La Sera

Sees the Light

(Hardly Art; 2012)

By Maura McAndrew | 11 May 2012

La Sera’s Sees the Light is a pretty, concise record of retro pop music that sits in that familiar girl-group revival genre, one on its way to becoming overstuffed and lifeless, like a mod-clad mannequin with bangs. Though singer-songwriter-taxidermist Katy Goodman has improved upon her debut with stronger melodies and production, Sees the Light is a disappointment because of how willfully unoriginal and phony it is, all early ’60s Shelley Fabares beach-blanket laments and sickly sentiments about giving, taking, and breaking hearts.

Katy Goodman of La Sera is perhaps better known for her bass playing and harmonizing with Cassie Ramone in Vivian Girls, a band that tempers girl-group tropes with a raised eyebrow and a punk-grunge twist. But La Sera’s sound is more closely akin to that of She & Him, from Goodman’s breathy vocal similarity to Zooey Deschanel to her cheerfully innocent lyrical perspective. While both bands share the appeal of a golden-voiced singer and catchy, familiar hooks, they also share the same central problem: a lack of the kind of humanity that vaults their music from dedicated homage to something engaging on its own terms. What we get instead is cutesy-retro cliché with a straight face, music that, as Morrissey famously complained, says nothing to me about my life.

The first four or so tracks of Sees the Light hold their own in terms of melody and momentum; Goodman smartly begins with “Love That’s Gone,” the record’s best and most measured number, slower and sultrier than anything that succeeds it. “I Can’t Keep You in my Mind” and “Break My Heart” likewise pair Goodman’s voice with complimentary, dazzling melodies, and, if one were to stop and take stock here, it’d be a lot easier to forgive a whole record of consistent lyrical blandness (sample: “Broken lovers tend to go their ways / Haunting ghosts that I cannot evade / ’Til I turn grey”) in the wake of such musical spark.

Unfortunately, Sees the Light devolves from there into full-on, committed homogeneity, songs blending into each other with little to set them apart. “It’s Over Now” is a particular drag, a molasses-slow chorus about pain and blame shrugged off with some chipper do-do-dos. Care of its calypso catchiness, “Real Boy” is the only bright spot on the latter half of the album, but it’s also, irritatingly, the most inane, cribbing its hook note-for-note from “Maggie May” (“I’ve got something to say to you”) with Goodman sleep-singing such lines as “I’ve got something to give to you—and that’s my heart.” Oh, aha.
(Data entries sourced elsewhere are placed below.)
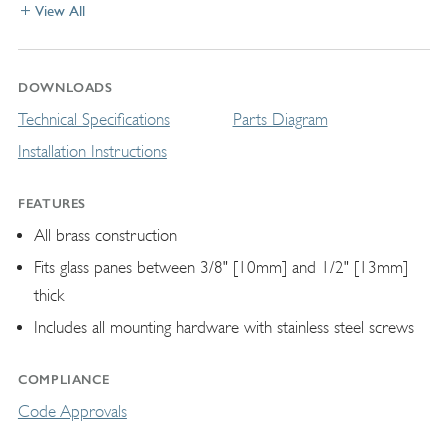
View All
DOWNLOADS
Technical Specifications
Parts Diagram
Installation Instructions
FEATURES
All brass construction
Fits glass panes between 3/8" [10mm] and 1/2" [13mm]
thick
Includes all mounting hardware with stainless steel screws
COMPLIANCE
Code Approvals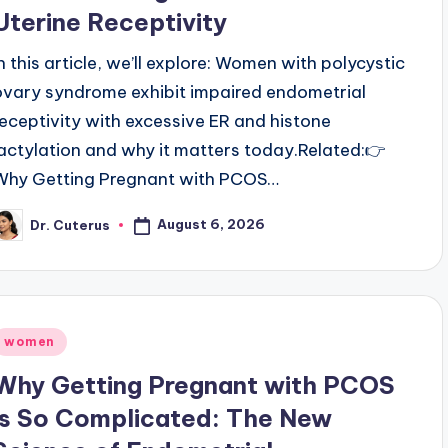
Uterine Receptivity
In this article, we’ll explore: Women with polycystic
ovary syndrome exhibit impaired endometrial
receptivity with excessive ER and histone
lactylation and why it matters today.Related:👉
Why Getting Pregnant with PCOS…
August 6, 2026
Dr. Cuterus
osted
y
Posted
women
n
Why Getting Pregnant with PCOS
is So Complicated: The New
To make one final comparison, Sees the Light reminds me a bit of Weezer’s “Green Album” (2001) in that it’s a compact run of on-point pop that’s been sealed in some kind of vacuum, kept far away from real human emotion. The difference is that the Green Album had an undercurrent of weirdness and desperation, particularly for fans with the slightest bit of knowledge about Rivers Cuomo and his mysterious ways. But who is this Katy Goodman person? What’s on her mind; what is she capable of? Sees the Light doesn’t seem to want to elucidate…anything. It’s a record like a costume, a “‘60s chanteuse” set purchased from a local emporium and worn to a Mad Men cocktail party. It’s a good costume, perhaps, flattering and accurate enough, eye-catching in the right ways, but it seems to have no idea about or grasp of the original messages and intentions behind all the aesthetic. And it doesn’t want to come up with any of its own. It’s an approximation, a vague notion of something only loosely connected to the music with which it’s obsessed.